Equivalent Immediate Inferences of the four Categorical Statements:
All S is P
= No S is non-P (obverse)
= All non-P is non-S (contrapositive)
No S is P
= All S is non-P (obverse)
= No P is S (converse)
Some S is P
= Some S is not non-P (obverse)
= Some P is S (converse)
Some S is not P
= Some S is non-P (obverse)
= Some non-P is not non-S (contrapositive)

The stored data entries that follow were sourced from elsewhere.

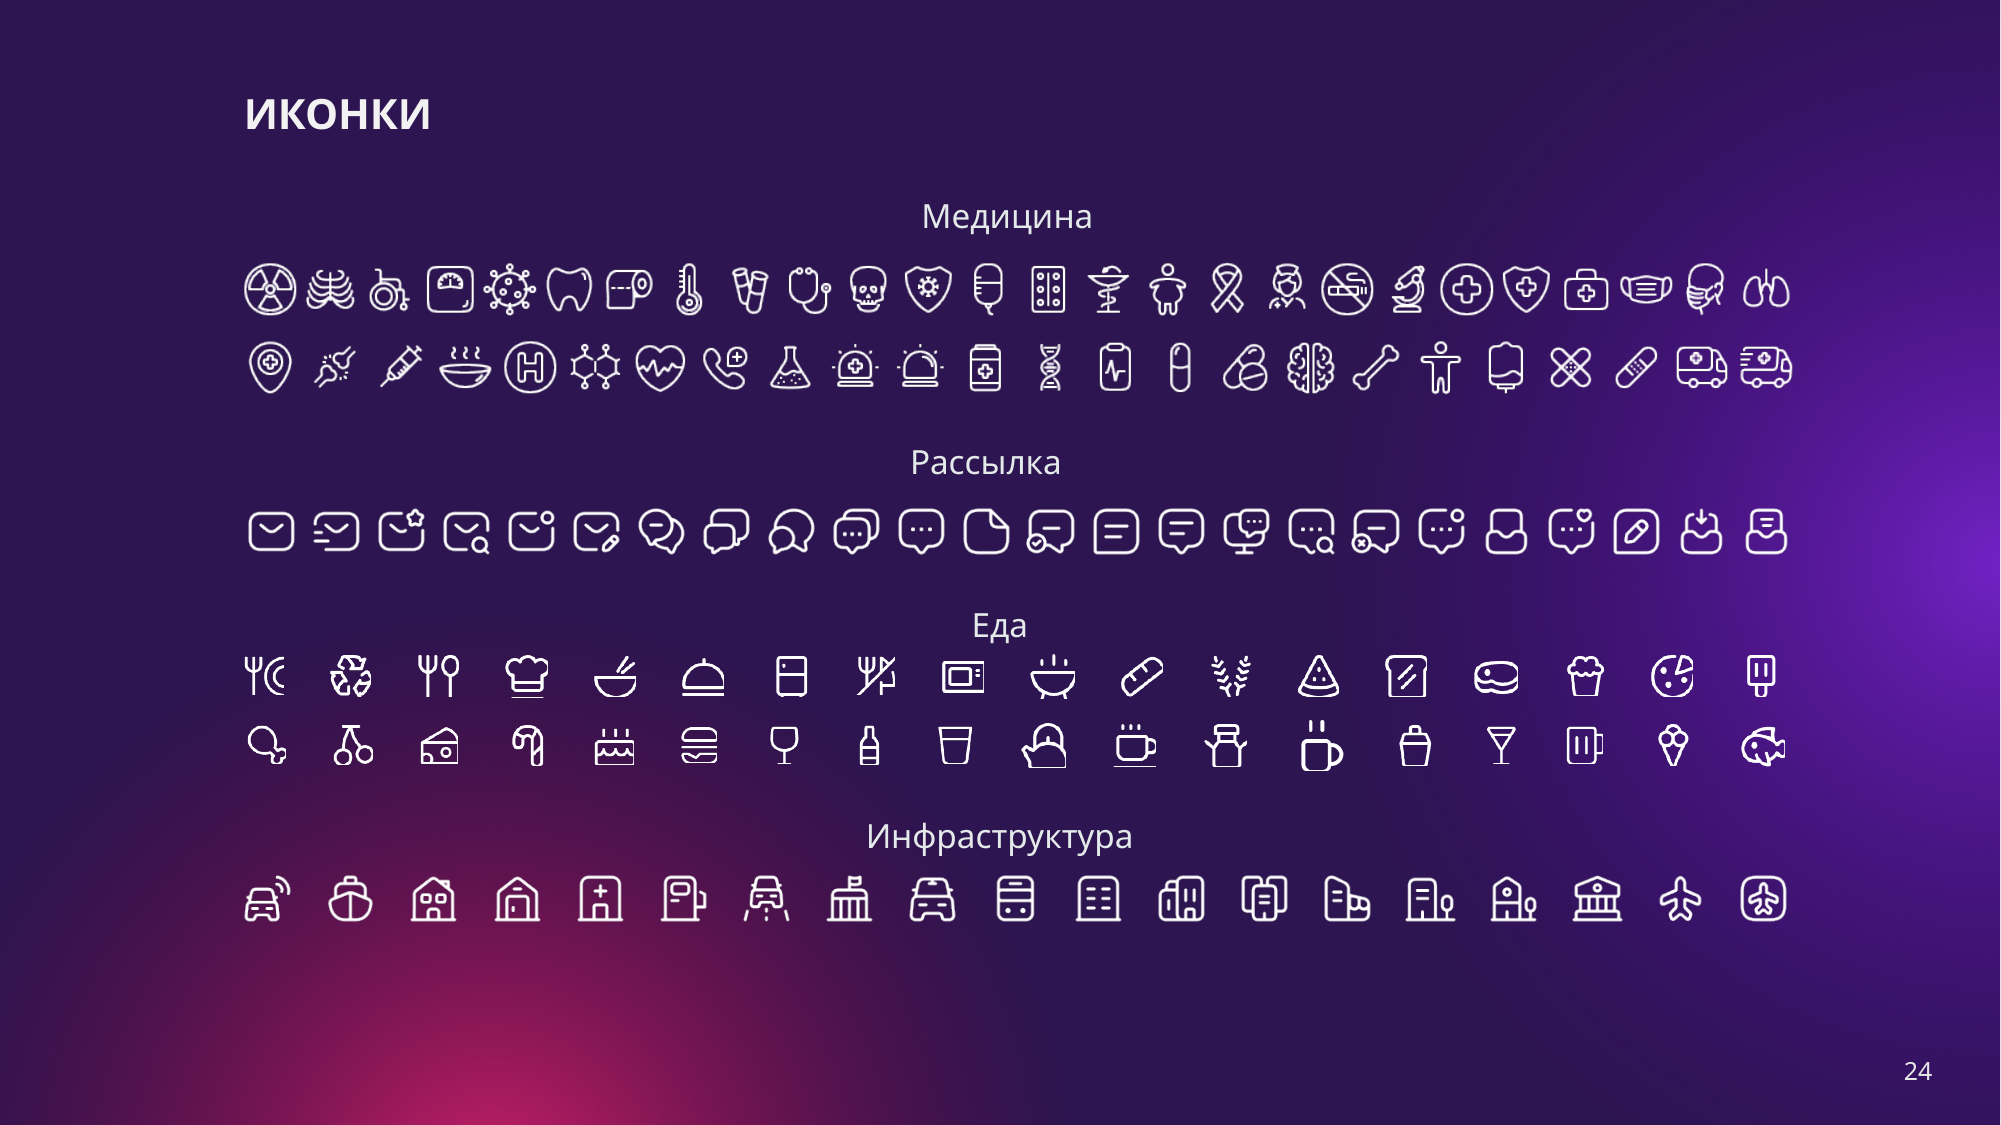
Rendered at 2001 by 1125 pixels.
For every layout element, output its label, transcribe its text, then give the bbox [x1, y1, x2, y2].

text_box ИКОНКИ [228, 84, 1222, 147]
picture [0, 0, 2001, 1125]
text_box Рассылка [664, 433, 1308, 489]
text_box Инфраструктура [678, 807, 1322, 863]
text_box Еда [678, 596, 1322, 652]
text_box Медицина [822, 188, 1193, 243]
slide_number 24 [1872, 1042, 1964, 1103]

Immediate inferences work in reverse:
All S is non-P
= No S is P (obverse)
All non-S is non-P
= All P is S (contrapositive)
No S is non-P
= All S is P (obverse)
Some S is non-P
= Some S is not P (obverse)
Some S is not non-P
= Some S is P (obverse)
Some non-S is not non-P
= Some P is not S (contrapositive)
Immediate inferences can be combined:
No non-S is P
= No P is non-S = All P is S (converse, obverse)
Some non-S is P
= Some P is non-S = Some P is not S (converse, obverse)
Other translations:
All non-S is P
= All non-P is S (contrapositive)
No non-S is non-P
= All non-S is P (obverse)
Some non-S is not P
= Some non-P is not S (contrapositive)
Some non-S is non-P
= Some non-S is not P (obverse)
All of this and more is included in this complete Immediate Inference Chart.

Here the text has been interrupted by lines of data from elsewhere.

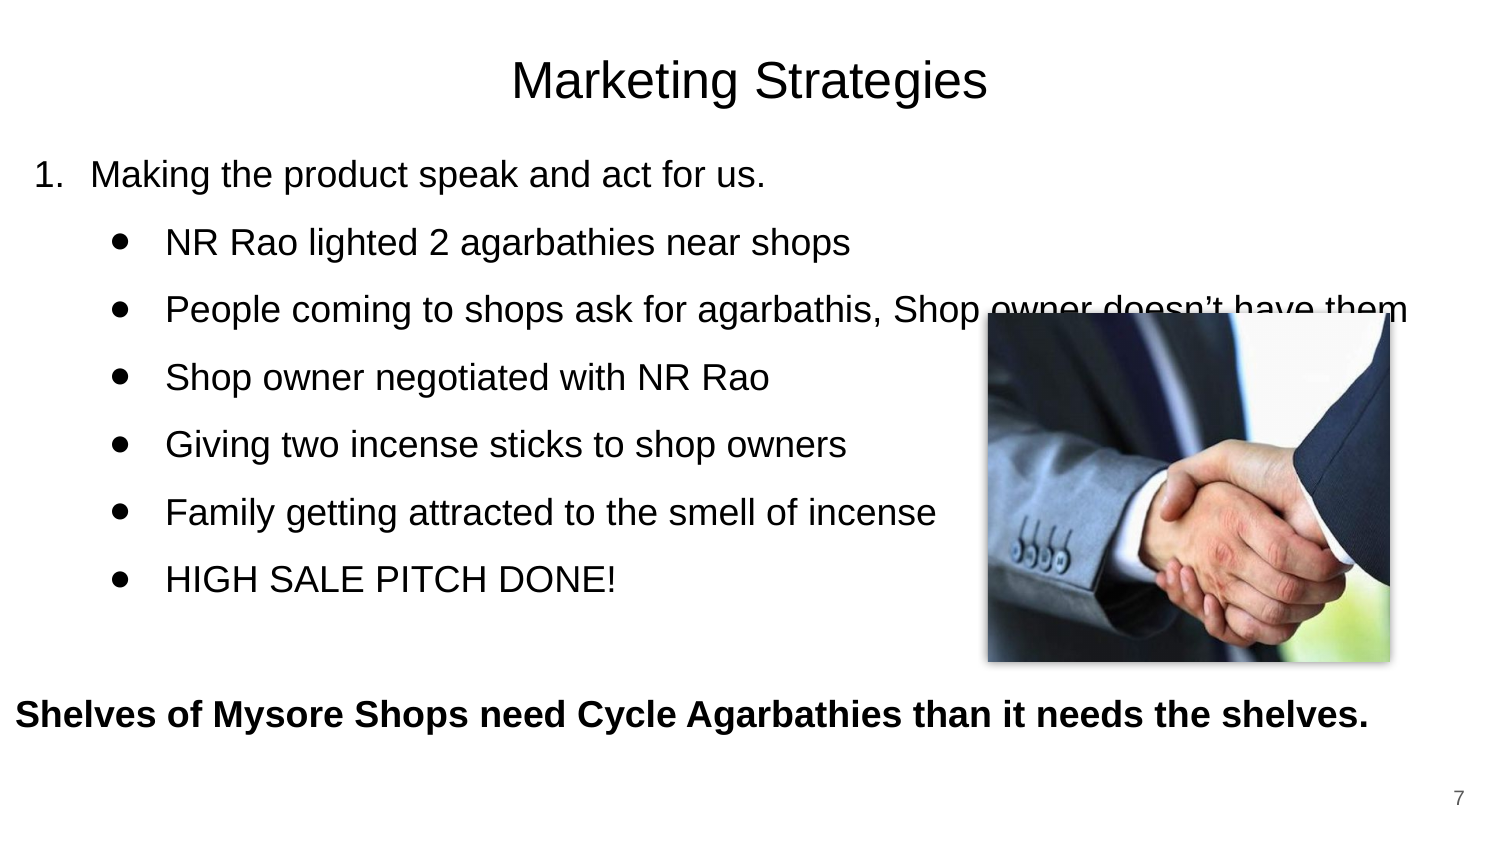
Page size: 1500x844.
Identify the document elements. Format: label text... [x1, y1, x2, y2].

slide_number 7 [1389, 764, 1480, 830]
text_box Marketing Strategies [0, 0, 1500, 112]
text_box Making the product speak and act for us. NR Rao lighted 2 agarbathies near shops People coming to shops ask for agarbathis, Shop owner doesn’t have them Shop owner negotiated with NR Rao Giving two incense sticks to shop owners Family getting attracted to the smell of incense HIGH SALE PITCH DONE! Shelves of Mysore Shops need Cycle Agarbathies than it needs the shelves. [0, 112, 1500, 750]
picture [987, 312, 1391, 662]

Not sure if this is where I should ask my question, but it’s the only place I could find. Is there a reason why categorical statement form must use only nouns or noun phrases in the subject and predicates, or why they have to be in a form with “to be” verbs? Is it just a rule when they were set up, or is there a reason? Thanks so much.
Thank you for the good question. The primary purpose of limiting categorical form to [Quantifier][Subject noun][“to be” copula][Predicate noun] is to make analyzing categorical statements simpler. It allows us to use a standard form for the Square of Opposition, as well as standard schemas for categorical syllogisms. It is not given to teach students to speak in categorical form.
All S is P
= No S is non-P
= All non-P is non-S
Will it be correct to say that the above are examples of ‘A’ Proposition?
Or that the examples below are ‘O’ Propositions?
Some S is not P
= Some S is non-P
= Some non-P is not non-S
Just a little modification of my earlier questions.
All S is P, No S is non-P, All non-P is non-S. Will it be correct to say that the above are examples of ‘A’ Proposition? Or that the examples below are ‘O’ Propositions? Some S is not P, Some S is non-P, Some non-P is not non-S.